## Directive:
Could you transcribe every record below exactly, leaving out the pictures?

======== Supplied information ========

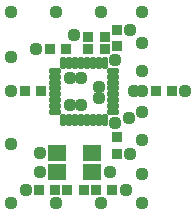
<source format=gts>
*%FSLAX24Y24*%
*%MOIN*%
G01*
%ADD11C,0.0010*%
%ADD12C,0.0030*%
%ADD13C,0.0043*%
%ADD14C,0.0050*%
%ADD15C,0.0060*%
%ADD16C,0.0070*%
%ADD17C,0.0073*%
%ADD18C,0.0080*%
%ADD19C,0.0100*%
%ADD20C,0.0110*%
%ADD21C,0.0118*%
%ADD22C,0.0150*%
%ADD23C,0.0200*%
%ADD24C,0.0300*%
%ADD25C,0.0360*%
%ADD26C,0.0440*%
%ADD27C,0.0600*%
%ADD28R,0.0300X0.0300*%
%ADD29R,0.0380X0.0380*%
%ADD30R,0.0551X0.0453*%
%ADD31R,0.0631X0.0533*%
%ADD32O,0.0118X0.0354*%
%ADD33O,0.0198X0.0434*%
%ADD34O,0.0354X0.0118*%
%ADD35O,0.0434X0.0198*%
D26*
X19510Y16760D02*
D03*
Y14000D02*
D03*
Y16080D02*
D03*
Y17440D02*
D03*
Y18360D02*
D03*
Y15150D02*
D03*
Y19410D02*
D03*
Y13030D02*
D03*
X15150Y17920D02*
D03*
X16650Y13030D02*
D03*
X18150D02*
D03*
X15150Y19410D02*
D03*
X16650D02*
D03*
X18150D02*
D03*
X15150Y14990D02*
D03*
X18060Y16910D02*
D03*
Y16550D02*
D03*
X18620Y15720D02*
D03*
Y17810D02*
D03*
X19100Y14680D02*
D03*
X15150Y13030D02*
D03*
X16100Y14060D02*
D03*
X17470Y17210D02*
D03*
Y16300D02*
D03*
X15630Y13460D02*
D03*
X18960D02*
D03*
X15981Y18168D02*
D03*
X16100Y14691D02*
D03*
X18430Y14060D02*
D03*
X15150Y16788D02*
D03*
X17110Y17210D02*
D03*
Y16300D02*
D03*
X17240Y18650D02*
D03*
X19100Y18810D02*
D03*
X20940Y16760D02*
D03*
X19240D02*
D03*
X19080Y15870D02*
D03*
D29*
X19960Y16760D02*
D03*
X20510D02*
D03*
X18660Y14683D02*
D03*
Y15233D02*
D03*
X16978Y18168D02*
D03*
X16620Y13460D02*
D03*
X17020D02*
D03*
X17970D02*
D03*
X17570D02*
D03*
X16141Y16788D02*
D03*
X18660Y18260D02*
D03*
X16070Y13460D02*
D03*
X18520D02*
D03*
X16428Y18168D02*
D03*
X15591Y16788D02*
D03*
X18660Y18810D02*
D03*
X17709Y18187D02*
D03*
X18259D02*
D03*
X17709Y18587D02*
D03*
X18259D02*
D03*
D31*
X16670Y14060D02*
D03*
X17850Y14691D02*
D03*
Y14060D02*
D03*
X16670Y14691D02*
D03*
D33*
X16881Y15799D02*
D03*
X17078D02*
D03*
X17668D02*
D03*
X17865D02*
D03*
X18062D02*
D03*
X17275D02*
D03*
X17472D02*
D03*
X18259D02*
D03*
Y17721D02*
D03*
X18062D02*
D03*
X17472D02*
D03*
X17275D02*
D03*
X17078D02*
D03*
X17865D02*
D03*
X17668D02*
D03*
X16881D02*
D03*
D35*
X18531Y16071D02*
D03*
Y16268D02*
D03*
Y16858D02*
D03*
Y17055D02*
D03*
Y17252D02*
D03*
Y16465D02*
D03*
Y16662D02*
D03*
Y17449D02*
D03*
X16609D02*
D03*
Y17252D02*
D03*
Y16662D02*
D03*
Y16465D02*
D03*
Y16268D02*
D03*
Y17055D02*
D03*
Y16858D02*
D03*
Y16071D02*
D03*
M02*

</source>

========

## Answer to this problem:
<source format=gts>
*%FSLAX24Y24*%
*%MOIN*%
G01*
%ADD11C,0.0010*%
%ADD12C,0.0030*%
%ADD13C,0.0043*%
%ADD14C,0.0050*%
%ADD15C,0.0060*%
%ADD16C,0.0070*%
%ADD17C,0.0073*%
%ADD18C,0.0080*%
%ADD19C,0.0100*%
%ADD20C,0.0110*%
%ADD21C,0.0118*%
%ADD22C,0.0150*%
%ADD23C,0.0200*%
%ADD24C,0.0300*%
%ADD25C,0.0360*%
%ADD26C,0.0440*%
%ADD27C,0.0600*%
%ADD28R,0.0300X0.0300*%
%ADD29R,0.0380X0.0380*%
%ADD30R,0.0551X0.0453*%
%ADD31R,0.0631X0.0533*%
%ADD32O,0.0118X0.0354*%
%ADD33O,0.0198X0.0434*%
%ADD34O,0.0354X0.0118*%
%ADD35O,0.0434X0.0198*%
D26*
X19510Y16760D02*
D03*
Y14000D02*
D03*
Y16080D02*
D03*
Y17440D02*
D03*
Y18360D02*
D03*
Y15150D02*
D03*
Y19410D02*
D03*
Y13030D02*
D03*
X15150Y17920D02*
D03*
X16650Y13030D02*
D03*
X18150D02*
D03*
X15150Y19410D02*
D03*
X16650D02*
D03*
X18150D02*
D03*
X15150Y14990D02*
D03*
X18060Y16910D02*
D03*
Y16550D02*
D03*
X18620Y15720D02*
D03*
Y17810D02*
D03*
X19100Y14680D02*
D03*
X15150Y13030D02*
D03*
X16100Y14060D02*
D03*
X17470Y17210D02*
D03*
Y16300D02*
D03*
X15630Y13460D02*
D03*
X18960D02*
D03*
X15981Y18168D02*
D03*
X16100Y14691D02*
D03*
X18430Y14060D02*
D03*
X15150Y16788D02*
D03*
X17110Y17210D02*
D03*
Y16300D02*
D03*
X17240Y18650D02*
D03*
X19100Y18810D02*
D03*
X20940Y16760D02*
D03*
X19240D02*
D03*
X19080Y15870D02*
D03*
D29*
X19960Y16760D02*
D03*
X20510D02*
D03*
X18660Y14683D02*
D03*
Y15233D02*
D03*
X16978Y18168D02*
D03*
X16620Y13460D02*
D03*
X17020D02*
D03*
X17970D02*
D03*
X17570D02*
D03*
X16141Y16788D02*
D03*
X18660Y18260D02*
D03*
X16070Y13460D02*
D03*
X18520D02*
D03*
X16428Y18168D02*
D03*
X15591Y16788D02*
D03*
X18660Y18810D02*
D03*
X17709Y18187D02*
D03*
X18259D02*
D03*
X17709Y18587D02*
D03*
X18259D02*
D03*
D31*
X16670Y14060D02*
D03*
X17850Y14691D02*
D03*
Y14060D02*
D03*
X16670Y14691D02*
D03*
D33*
X16881Y15799D02*
D03*
X17078D02*
D03*
X17668D02*
D03*
X17865D02*
D03*
X18062D02*
D03*
X17275D02*
D03*
X17472D02*
D03*
X18259D02*
D03*
Y17721D02*
D03*
X18062D02*
D03*
X17472D02*
D03*
X17275D02*
D03*
X17078D02*
D03*
X17865D02*
D03*
X17668D02*
D03*
X16881D02*
D03*
D35*
X18531Y16071D02*
D03*
Y16268D02*
D03*
Y16858D02*
D03*
Y17055D02*
D03*
Y17252D02*
D03*
Y16465D02*
D03*
Y16662D02*
D03*
Y17449D02*
D03*
X16609D02*
D03*
Y17252D02*
D03*
Y16662D02*
D03*
Y16465D02*
D03*
Y16268D02*
D03*
Y17055D02*
D03*
Y16858D02*
D03*
Y16071D02*
D03*
M02*

</source>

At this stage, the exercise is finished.